- Directed by: Werner Herzog
- Written by: Werner Herzog
- Produced by: Werner Herzog
- Starring: Peter Brogle Wolfgang Reichmann Athina Zacharopoulou Wolfgang von Ungern-Sternberg
- Cinematography: Thomas Mauch
- Edited by: Beate Mainka-Jellinghaus
- Music by: Stavros Xarhakos
- Release dates: June 1968 (Berlin Film Festival); July 5, 1968 (Germany);
- Running time: 87 minutes
- Country: West Germany
- Language: German

= Signs of Life (1968 film) =

1968 film

Signs of Life (Lebenszeichen) is a 1968 feature film written, directed, and produced by Werner Herzog. It was his first feature film, and his first major commercial and critical success.

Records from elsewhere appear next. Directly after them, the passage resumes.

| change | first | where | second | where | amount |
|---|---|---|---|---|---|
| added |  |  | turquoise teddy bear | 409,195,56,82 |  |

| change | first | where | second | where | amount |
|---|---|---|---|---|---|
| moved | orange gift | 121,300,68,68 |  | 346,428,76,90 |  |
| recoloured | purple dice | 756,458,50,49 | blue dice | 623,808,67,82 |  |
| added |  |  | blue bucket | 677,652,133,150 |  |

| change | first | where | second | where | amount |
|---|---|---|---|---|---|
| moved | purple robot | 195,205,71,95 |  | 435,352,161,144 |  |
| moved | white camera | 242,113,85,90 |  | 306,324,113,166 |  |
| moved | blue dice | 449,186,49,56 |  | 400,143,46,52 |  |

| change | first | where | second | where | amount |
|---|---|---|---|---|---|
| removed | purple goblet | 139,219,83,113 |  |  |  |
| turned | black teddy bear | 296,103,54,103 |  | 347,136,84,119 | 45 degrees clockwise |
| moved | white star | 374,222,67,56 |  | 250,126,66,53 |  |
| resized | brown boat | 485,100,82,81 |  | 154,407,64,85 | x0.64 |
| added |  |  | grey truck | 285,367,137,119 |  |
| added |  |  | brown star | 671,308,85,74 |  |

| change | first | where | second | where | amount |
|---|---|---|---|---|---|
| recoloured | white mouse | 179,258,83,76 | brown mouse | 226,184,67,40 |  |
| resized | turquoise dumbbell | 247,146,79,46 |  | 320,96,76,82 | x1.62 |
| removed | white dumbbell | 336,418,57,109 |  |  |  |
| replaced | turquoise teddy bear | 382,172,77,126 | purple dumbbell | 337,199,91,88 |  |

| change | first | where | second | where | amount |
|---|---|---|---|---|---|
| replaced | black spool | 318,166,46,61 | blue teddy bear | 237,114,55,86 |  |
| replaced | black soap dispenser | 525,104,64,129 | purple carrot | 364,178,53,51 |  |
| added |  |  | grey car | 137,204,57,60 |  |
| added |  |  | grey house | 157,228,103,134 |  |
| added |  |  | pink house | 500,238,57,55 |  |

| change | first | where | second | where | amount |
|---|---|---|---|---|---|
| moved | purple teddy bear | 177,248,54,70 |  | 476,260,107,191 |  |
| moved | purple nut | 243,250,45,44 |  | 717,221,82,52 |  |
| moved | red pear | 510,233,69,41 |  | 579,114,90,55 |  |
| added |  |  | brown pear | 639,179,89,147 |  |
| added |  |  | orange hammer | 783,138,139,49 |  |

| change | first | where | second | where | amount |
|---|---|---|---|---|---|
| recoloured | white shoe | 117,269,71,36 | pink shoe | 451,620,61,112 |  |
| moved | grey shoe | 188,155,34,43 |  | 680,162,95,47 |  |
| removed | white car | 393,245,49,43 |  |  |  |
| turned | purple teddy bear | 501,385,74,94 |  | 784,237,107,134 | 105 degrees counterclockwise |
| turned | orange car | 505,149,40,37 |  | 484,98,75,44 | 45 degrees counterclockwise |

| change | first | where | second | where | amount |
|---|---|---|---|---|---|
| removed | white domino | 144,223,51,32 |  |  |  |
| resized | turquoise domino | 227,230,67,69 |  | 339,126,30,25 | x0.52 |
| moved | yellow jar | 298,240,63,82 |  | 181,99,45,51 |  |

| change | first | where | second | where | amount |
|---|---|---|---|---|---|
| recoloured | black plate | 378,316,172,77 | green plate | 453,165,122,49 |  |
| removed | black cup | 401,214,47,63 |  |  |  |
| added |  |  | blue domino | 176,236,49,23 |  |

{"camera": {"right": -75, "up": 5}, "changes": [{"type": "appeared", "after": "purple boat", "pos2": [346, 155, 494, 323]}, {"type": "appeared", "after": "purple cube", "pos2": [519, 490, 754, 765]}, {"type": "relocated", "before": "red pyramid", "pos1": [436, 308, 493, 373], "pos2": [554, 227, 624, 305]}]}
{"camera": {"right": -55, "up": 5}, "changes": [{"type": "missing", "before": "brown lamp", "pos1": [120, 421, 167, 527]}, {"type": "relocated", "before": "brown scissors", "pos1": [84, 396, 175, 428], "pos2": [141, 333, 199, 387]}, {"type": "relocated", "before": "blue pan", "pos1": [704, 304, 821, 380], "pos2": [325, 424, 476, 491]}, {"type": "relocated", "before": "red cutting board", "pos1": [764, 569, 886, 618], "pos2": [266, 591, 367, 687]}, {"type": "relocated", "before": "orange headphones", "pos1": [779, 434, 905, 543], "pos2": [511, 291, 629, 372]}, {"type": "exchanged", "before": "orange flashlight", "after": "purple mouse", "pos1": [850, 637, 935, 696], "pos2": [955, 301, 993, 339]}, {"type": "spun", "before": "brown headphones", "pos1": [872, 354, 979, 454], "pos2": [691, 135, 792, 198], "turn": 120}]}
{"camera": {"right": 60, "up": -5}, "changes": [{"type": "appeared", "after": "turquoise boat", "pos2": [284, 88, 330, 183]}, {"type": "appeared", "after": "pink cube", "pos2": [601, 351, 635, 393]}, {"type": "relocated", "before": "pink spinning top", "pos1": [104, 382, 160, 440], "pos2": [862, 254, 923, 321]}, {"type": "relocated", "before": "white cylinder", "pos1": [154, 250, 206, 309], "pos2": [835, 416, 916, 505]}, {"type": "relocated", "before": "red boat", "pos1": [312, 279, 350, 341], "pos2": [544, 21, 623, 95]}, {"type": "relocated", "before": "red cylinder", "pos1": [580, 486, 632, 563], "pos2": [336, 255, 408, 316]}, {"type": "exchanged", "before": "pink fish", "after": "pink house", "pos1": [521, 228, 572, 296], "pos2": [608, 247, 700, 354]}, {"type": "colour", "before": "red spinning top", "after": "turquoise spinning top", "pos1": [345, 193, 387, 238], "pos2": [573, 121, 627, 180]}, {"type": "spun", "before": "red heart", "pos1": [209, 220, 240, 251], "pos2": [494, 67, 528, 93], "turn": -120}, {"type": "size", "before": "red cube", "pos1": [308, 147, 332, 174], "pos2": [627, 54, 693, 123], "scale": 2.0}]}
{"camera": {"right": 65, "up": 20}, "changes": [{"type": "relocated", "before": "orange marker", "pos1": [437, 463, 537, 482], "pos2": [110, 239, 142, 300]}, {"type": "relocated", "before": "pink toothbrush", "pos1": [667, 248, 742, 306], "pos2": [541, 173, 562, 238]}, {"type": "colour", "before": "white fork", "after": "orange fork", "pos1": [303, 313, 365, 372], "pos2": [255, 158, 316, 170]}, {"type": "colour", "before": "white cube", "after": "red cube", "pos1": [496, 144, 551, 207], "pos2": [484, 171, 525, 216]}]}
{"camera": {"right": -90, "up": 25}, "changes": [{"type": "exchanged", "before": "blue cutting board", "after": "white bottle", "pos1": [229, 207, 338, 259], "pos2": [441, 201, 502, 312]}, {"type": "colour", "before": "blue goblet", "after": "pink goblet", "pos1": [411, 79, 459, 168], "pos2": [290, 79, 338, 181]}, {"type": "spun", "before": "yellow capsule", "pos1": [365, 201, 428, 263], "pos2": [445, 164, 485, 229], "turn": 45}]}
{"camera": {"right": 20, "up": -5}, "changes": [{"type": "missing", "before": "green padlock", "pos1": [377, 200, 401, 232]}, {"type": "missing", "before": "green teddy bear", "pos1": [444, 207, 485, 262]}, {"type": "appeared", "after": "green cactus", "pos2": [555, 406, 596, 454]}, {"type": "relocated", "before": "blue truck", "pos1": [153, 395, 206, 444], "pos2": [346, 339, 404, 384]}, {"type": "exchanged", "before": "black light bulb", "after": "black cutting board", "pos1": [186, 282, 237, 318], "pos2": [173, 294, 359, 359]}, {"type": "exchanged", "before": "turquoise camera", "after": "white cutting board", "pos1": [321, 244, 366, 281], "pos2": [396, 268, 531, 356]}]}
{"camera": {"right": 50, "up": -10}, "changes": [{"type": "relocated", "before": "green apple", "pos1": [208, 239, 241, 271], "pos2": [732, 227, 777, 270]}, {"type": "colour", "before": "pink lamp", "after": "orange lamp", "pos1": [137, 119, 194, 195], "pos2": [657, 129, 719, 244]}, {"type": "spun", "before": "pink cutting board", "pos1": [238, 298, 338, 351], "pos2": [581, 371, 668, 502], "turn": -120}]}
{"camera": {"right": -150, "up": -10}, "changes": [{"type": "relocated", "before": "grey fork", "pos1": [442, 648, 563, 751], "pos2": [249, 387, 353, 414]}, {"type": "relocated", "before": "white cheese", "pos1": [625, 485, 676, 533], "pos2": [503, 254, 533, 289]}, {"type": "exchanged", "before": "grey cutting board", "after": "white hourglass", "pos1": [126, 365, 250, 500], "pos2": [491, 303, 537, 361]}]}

The story is roughly based on the short story "Der Tolle Invalide auf dem Fort Ratonneau" by Achim von Arnim.

==Plot==
During World War II, three German soldiers are assigned to guard a depot of unusable munitions in an old fort in a small coastal community on the Greek island of Kos. One, Stroszek, has been given this tranquil role as he had been wounded. He has married a local woman who nursed him, Nora, and she lives with them and cooks for them. The men become increasingly stir crazy in their monotonous assignment, with almost no interactions, activities or duties. Stroszek behaves increasingly erratically and eventually starts shooting at people and threatening to detonate the depot.

==Cast==
- Peter Brogle - Stroszek
- Wolfgang Reichmann - Meinhard
- Athina Zacharopoulou - Nora
- Wolfgang von Ungern-Sternberg - Becker
- Wolfgang Stumpf - Captain
- Henry van Lyck - Lieutenant
- Julio Pinheiro - Gypsy
- Florian Fricke - Pianist
- Heinz Usener - Doctor
- Achmed Hafiz - Greek resident

==Production==
The fortress which gives the film's main setting is a real 14th-century fortress built by the Knights Hospitaller. Herzog's grandfather, Rudolf Herzog, lived and worked for several years as an archaeologist at this site, and published translations of the ancient Greek engravings which appear in the film. The old Turkish man who appears in the film with a written translation was the last surviving worker from Rudolf Herzog's archaeological project.

During several shots, Peter Brogle could only be filmed from the waist up after he had been injured in a tight-rope accident and spent several months in a walking cast. The man who appears as a pianist in one scene is keyboardist Florian Fricke of Popol Vuh, who composed and performed the music for many of Herzog's later films.

==Themes==
Many of Herzog's later films reference elements of Signs of Life. Stroszek includes a scene with a hypnotized chicken and the main character's name is reused. The Wild Blue Yonder contains a shot of a valley of windmills.

==Critical responses==
The film was entered into the 18th Berlin International Film Festival, where it won the Silver Bear Extraordinary Prize of the Jury. The film won a German Film Award.

Signs of Life has a 91% approval rating on Rotten Tomatoes.